Worldwide demand for antibodies for the treatment of cancer and rheumatoid arthritis, as well as a new generation of vaccines – is increasing, driven by the global ageing population, and the global effort to reduce the incidence of vaccine-preventable diseases.
An antibody is a large protein produced as a part of the trigger for immune responses in your body. When an antibody finds its very specific destination, it attaches to the target and signals an immune response — often deletion of foreign bacteria or viruses. In the case of monoclonal antibodies they can deliver a drug or chemotherapy agent to the site as well. They are used to treat a number of cancers including leukemia’s, non-Hodgkin’s lymphoma, and breast and colorectal cancers as well as autoimmune conditions like rheumatoid arthritis and Crohn’s Disease.
Monoclonal antibodies are able to target a single type of cell and act with a specificity that small molecule drugs cannot. Each monoclonal antibody recognises one particular protein and works in different ways depending on the protein they are targeting, so different monoclonal antibodies have to be made to target different types of cancer.
Although increasing in popularity, monoclonal antibodies are among the world’s most expensive categories of drugs. The reason for this is that to retrieve the antibodies, the manufacturers must go through a long process of harvesting cell cultures, and then purifying the antibodies. Once this process is completed, the drug-makers have removed proteins and other cell debris present in the cell culture, leaving only the desired antibodies. The production facilities needed to do this are an added cost.

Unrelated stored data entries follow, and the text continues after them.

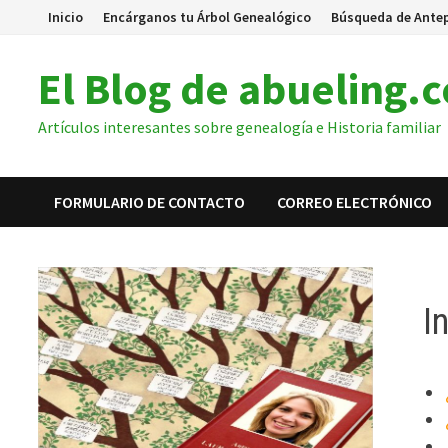
Inicio
Encárganos tu Árbol Genealógico
Búsqueda de Ante
El Blog de abueling.
Artículos interesantes sobre genealogía e Historia familiar
FORMULARIO DE CONTACTO
CORREO ELECTRÓNICO
I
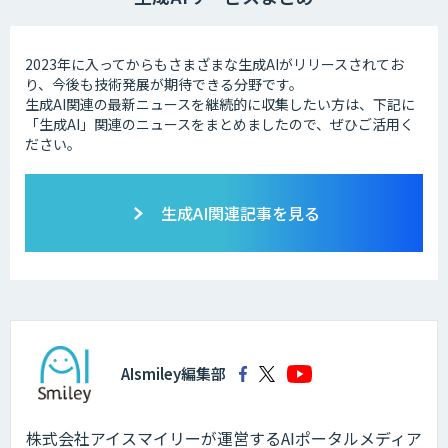
2023年に入ってからもさまざまな生成AIがリリースされてお
り、今後も技術発展が期待できる分野です。
生成AI関連の最新ニュースを継続的に収集したい方は、下記に
「生成AI」関連のニュースをまとめましたので、ぜひご活用く
ださい。
生成AI関連記事を見る
AIsmiley編集部
株式会社アイスマイリーが運営するAIポータルメディア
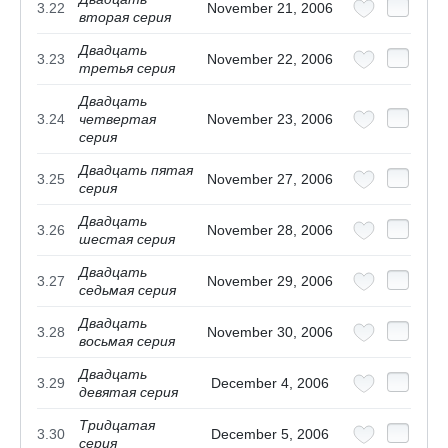
3.22
November 21, 2006
вторая серия
Двадцать
3.23
November 22, 2006
третья серия
Двадцать
3.24
четвертая
November 23, 2006
серия
Двадцать пятая
3.25
November 27, 2006
серия
Двадцать
3.26
November 28, 2006
шестая серия
Двадцать
3.27
November 29, 2006
седьмая серия
Двадцать
3.28
November 30, 2006
восьмая серия
Двадцать
3.29
December 4, 2006
девятая серия
Тридцатая
3.30
December 5, 2006
серия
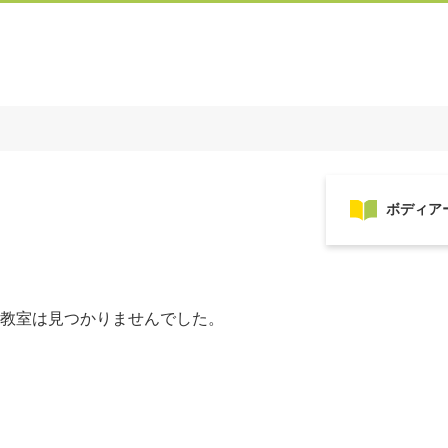
教室は見つかりませんでした。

An off-the-shelf solution, KUBio, can help meet the manufacturing needs of cancer-fighting monoclonal antibodies. The flexibility of KUBio mean governments and healthcare providers can improve access to life-saving treatments by manufacturing drugs closer to where they are needed and bringing them to patients more quickly.
“KUBio represents the first manufacturing activity in-country-for-country in the growing economies, supporting the sustainable supply of biologic drugs, reducing import costs and increasing accessibility and affordability to local populations. We are very proud of this product and it could make a real difference to emerging economies,” said Life Sciences Enterprise Solution Leader, Olivier Loeillot.
Innovative solution recognized with Edison’s Awards.
KUBioTM has recently picked up a silver award at this year’s Edison Awards. The award recognizes the innovation KUBio’s preassembled units have shown in providing a fully-functional bioprocessing facility. KUBio’s pre-made modules are assembled at a healthcare provider’s chosen site in around 14-18 months, making it significantly cheaper and faster than constructing a traditional factory.
“The Edison Awards are among the most prestigious accolades honoring excellence in new products so I am thrilled that KUBio won a silver award in the finals,” said Life Sciences Enterprise Solution Leader, Olivier Loeillot.
“It’s exciting to see companies like GE Healthcare continuing Thomas Edison’s legacy of challenging conventional thinking,” said Frank Bonafilia, Edison Awards’ executive director. “Edison Awards recognizes the game‐changing products and services, and the teams that brought them to consumers.”
The Edison Awards, inspired by Thomas Edison’s persistence and inventiveness, recognize innovation, creativity and ingenuity in the global economy. The nominees were judged by more than 3,000 senior business executives and academics from across the US, and the winners announced last month at the Edison Awards Annual Gala in San Francisco.